Friday, June 18, 2004

The Company Town

[For some reason, Blogger lost this post and the next last night. I have tried to reconstitute them. Note that this one was intended to come before the last.]

I finally started to read Gabriel Garcia Marquez's autobiography, Living to Tell the Tale. After five pages I knew this would be the best book I will read all year. The details are rich, the prose are easy, the observations are acute.



The first chapter deals with a trip with his mother to return to his home town, where they will both sell the house in which they grew up. It is in a banana growing region along the Caribbean coast of Columbia.
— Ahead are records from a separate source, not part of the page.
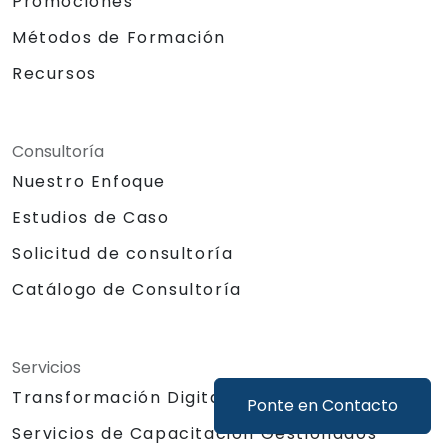
Promociones
Métodos de Formación
Recursos
Consultoría
Nuestro Enfoque
Estudios de Caso
Solicitud de consultoría
Catálogo de Consultoría
Servicios
Transformación Digital
Ponte en Contacto
Servicios de Capacitación Gestionados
As he return, Marquez finds these town set up by companies near the plantations (and near the frontiers) remarkably similar and uninspiring:
All those towns always appeared identical to me. When Papalelo would take me to Don Antonio Daconte's brand new Olympia Cinema, I noticed that the railroad depots in the cowboy movies looked like our station. Later, when I began to read Faulkner, the small towns in his novels looked like ours too. And it was not surprising, for they had been built upon the same messianic inspiration ... and in the same provisional style of a temporary camp. I remembered them all, with the church on the square and little fairy tale houses painted in primary colors. I remembered the gangs of black laborers singing in the twilight, the shanties on the estates where field hands sat to rest and watch freight trains go by, the ditches where the morning found the cutters whose heads had been hacked off in drunken Saturday-night brawls. I remembered the private cities of the gringos ..., on the other side of the railroad tracks, surrounded, like enormous electrified chicken yards, by metal fences that on cool summer dawns were black with charred swallows. I remembered the slow blue lawns with peacocks and quail, the residences with red roofs and wire grating on the windows and little round tables with folding chairs for eating on the terraces among the palm trees and dusty rosebushes ... Even in my childhood it was not easy to distinguish some towns from others.